MinterEllison’s Perspectives on Cyber Risk 2021 report states that when it comes to cyber risk, regulators have begun elevating enforcement action to board and executive levels and increased their focus to decrease the risk of attacks.
The report, in its sixth year, noted that there are cyber-risk regulatory changes relating to privacy, data protection and governance, with ASIC and the ASX increasing their focus and action. Significant changes to Australia’s privacy landscape are also coming into focus.
Last year, ASIC took its first cyber-related enforcement action against RI Advice Group, an Australian financial services licensee, for failing to implement adequate policies and systems and manage cyber risk effectively.

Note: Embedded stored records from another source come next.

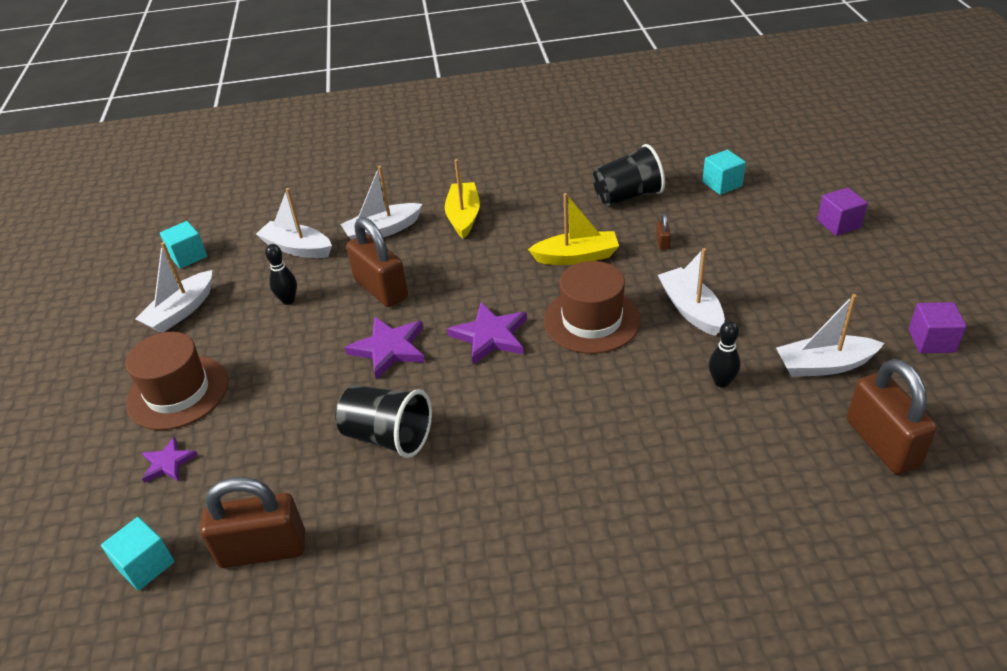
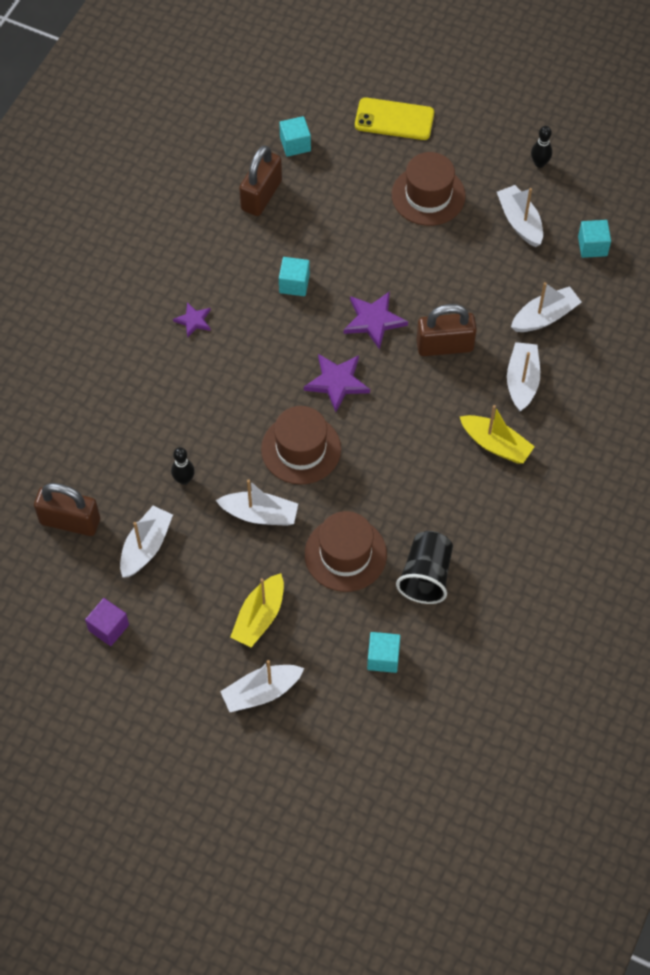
camera: 120 degrees right, 20 degrees up
purple star [142,437,198,483] -> purple star moved to [173,302,211,338]
black bowling pin [265,244,297,305] -> black bowling pin moved to [531,126,553,168]
black cup [335,385,432,458] -> turquoise cube [279,257,310,296]
yellow boat [528,193,619,265] -> yellow boat moved to [230,573,284,647]
brown padlock [656,214,671,250] -> brown hat [305,511,387,592]
purple cube [817,187,868,236] -> white boat [220,660,304,712]
none -> yellow phone [355,98,434,140]

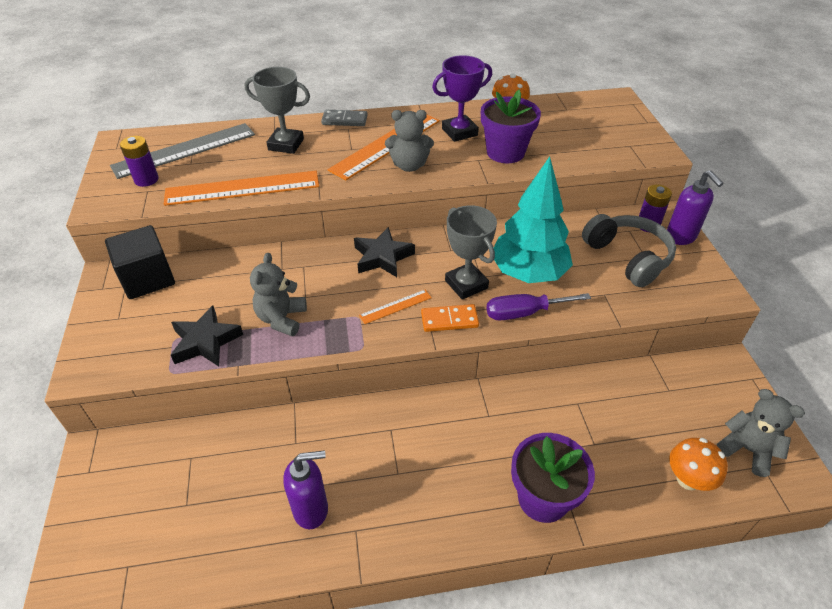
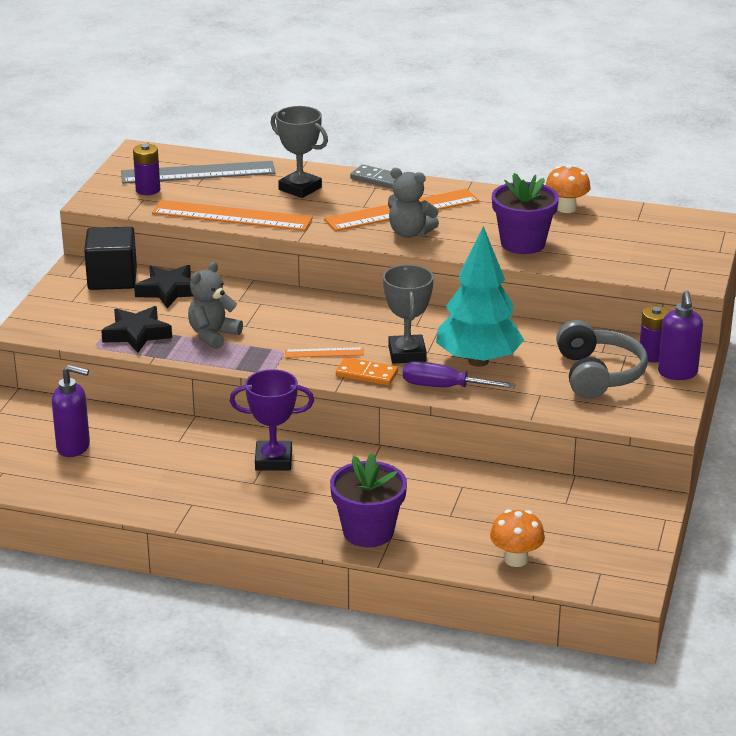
camera: 25 degrees right, 15 degrees down
purple soap dispenser [283,450,328,529] -> purple soap dispenser moved to [52,365,90,457]
black star [354,227,415,277] -> black star moved to [134,265,193,308]
purple trophy [432,55,492,142] -> purple trophy moved to [230,369,314,471]
grey teddy bear [717,389,805,477] -> none

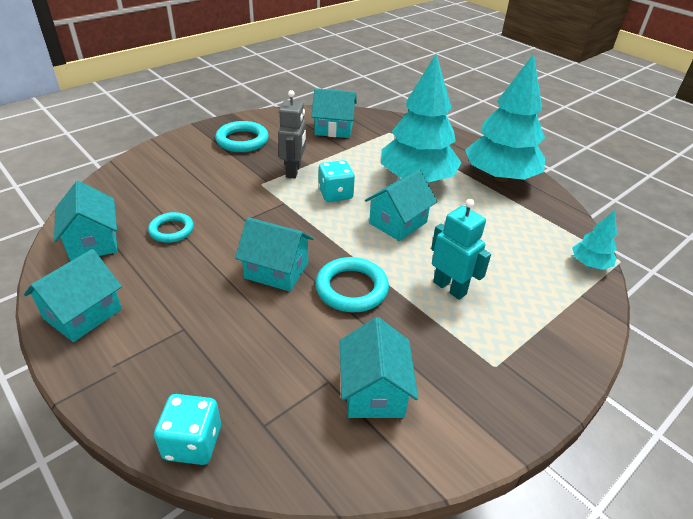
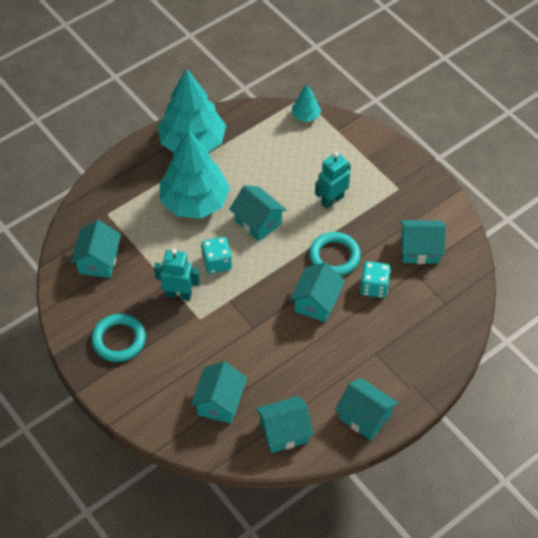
camera: 85 degrees left, 15 degrees up
turquoise ring [148,212,194,243] -> none
turquoise dice [154,394,221,465] -> turquoise dice moved to [360,261,391,298]
grey robot [278,90,306,179] -> turquoise robot [154,249,200,300]
none -> turquoise house [191,361,247,424]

According to the report, almost 40 per cent of survey respondents faced increased cyber-security risks because of the shift to remote working. Others found that COVID-19 exposed hidden cyber issues. Despite this, the number of companies using an external cyber framework remains low, with less than 50 per cent of organisations taking steps to assess their cyber-security measures using a proper framework.
MinterEllison partner Paul Kallenbach said that the awareness of cyber risk had increased substantially within both the director community and the non-tech executive community.

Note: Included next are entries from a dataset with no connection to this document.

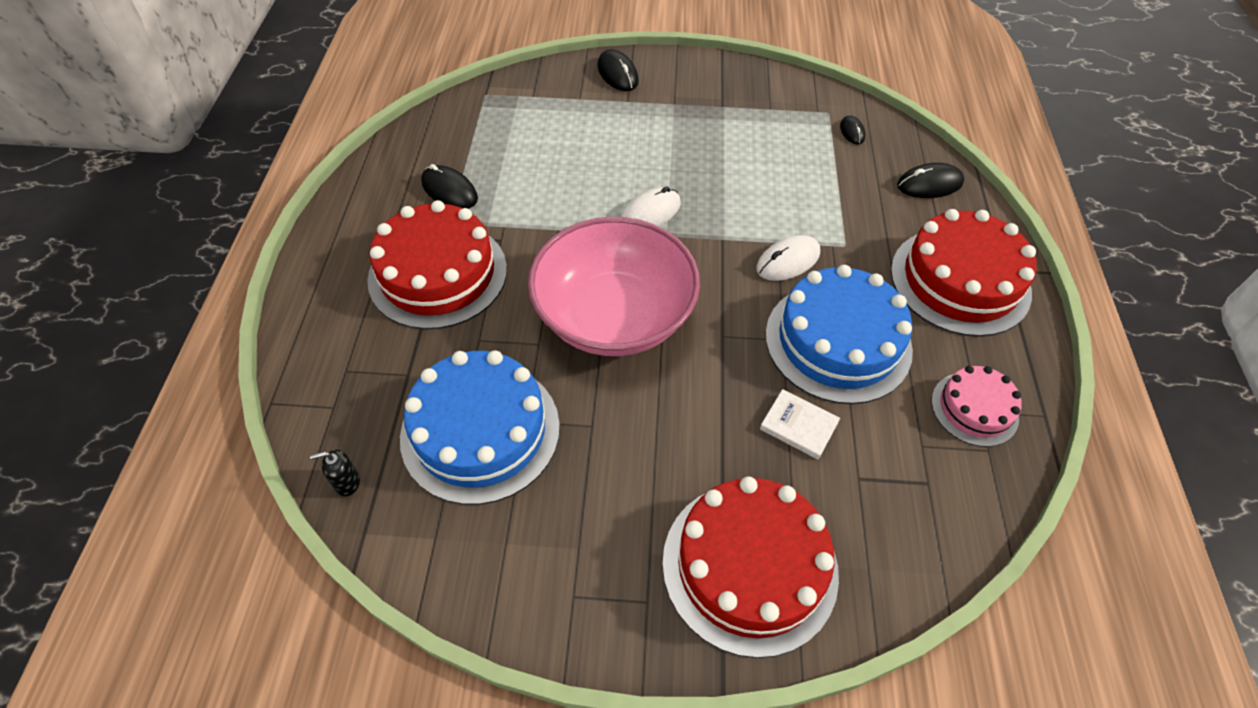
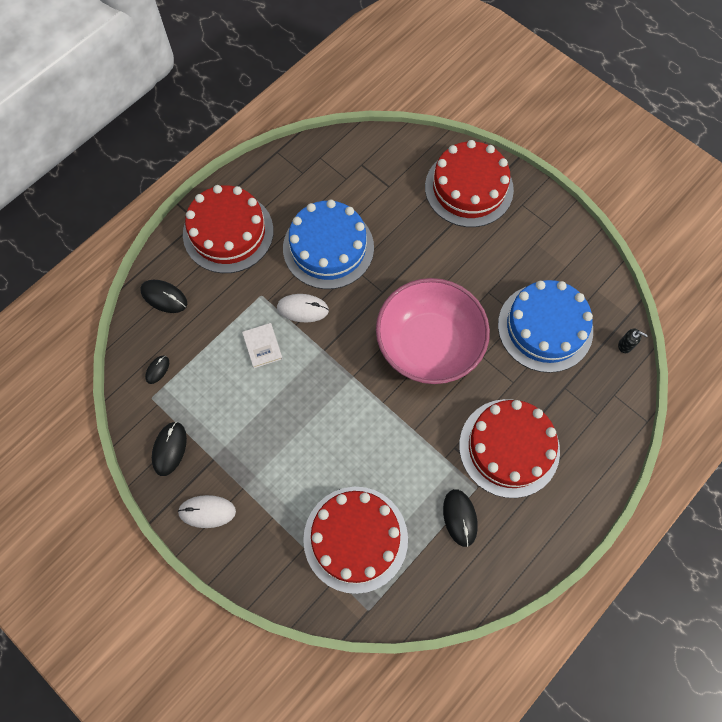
camera: 140 degrees left, 15 degrees up
black mouse [597,49,639,91] -> black mouse moved to [152,422,187,476]
white mouse [621,187,681,226] -> white mouse moved to [177,495,236,528]
white book [760,389,840,459] -> white book moved to [242,323,283,368]
pink cake [931,366,1022,447] -> none
none -> red cake [303,487,408,594]

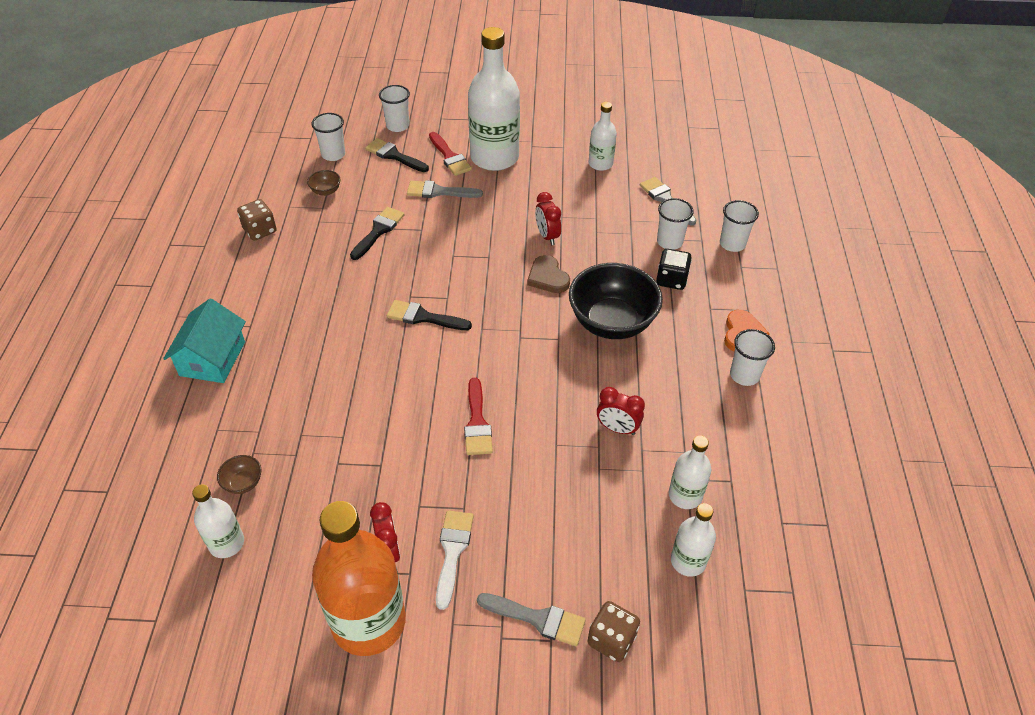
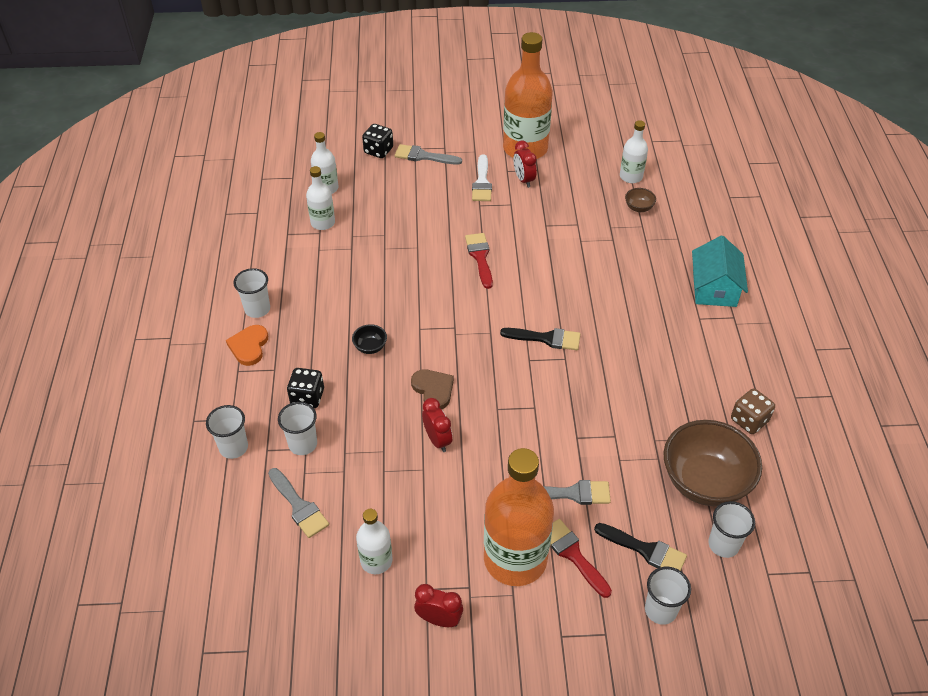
camera: 175 degrees right, 0 degrees up
brown bowl [307,170,340,196] -> brown bowl [664,420,762,506], size x2.45
black brush [350,207,405,260] -> none
white bottle [468,27,520,171] -> orange bottle [484,448,554,586]
black bowl [569,263,663,339] -> black bowl [352,324,387,354], size x0.41
brown dice [588,601,640,662] -> black dice [362,124,393,158]
red clock [597,387,645,435] -> red clock moved to [414,584,463,627]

“Six years ago, we were imploring those at the top of organisations to take notice of this issue – it is now expected that cyber risk has a high profile at board level,” he said.
MinterEllison found that more organisations are testing their data breach response plans, but this is still not enough, and more needs to be done to protect against cyber attacks. The report revealed that 55 per cent of survey respondents indicated that their data breach response plans were being tested at least annually, compared with 34 per cent last year. Those firms that are not regularly testing their plans operate at a higher risk.
However, individuals remain the prime targets of cyber attacks. Despite the high-tech nature of some attacks, 70 per cent of incidents arose from phishing attacks with fraudulent emails – and the report emphasised the need for a critical focus of cyber-security planning within this area, as well as for individuals generally.
The existence and regular testing of data breach response plans are more prevalent in larger organisations, particularly those that have previously dealt with cyber attacks, such as the financial services sector.
“Unfortunately, the most effective lever to persuade an organisation to test its data breach response plan is for it to suffer a serious cyber risk incident. Such an incident will take a company from having a plan to testing that plan,” Mr Kallenbach said.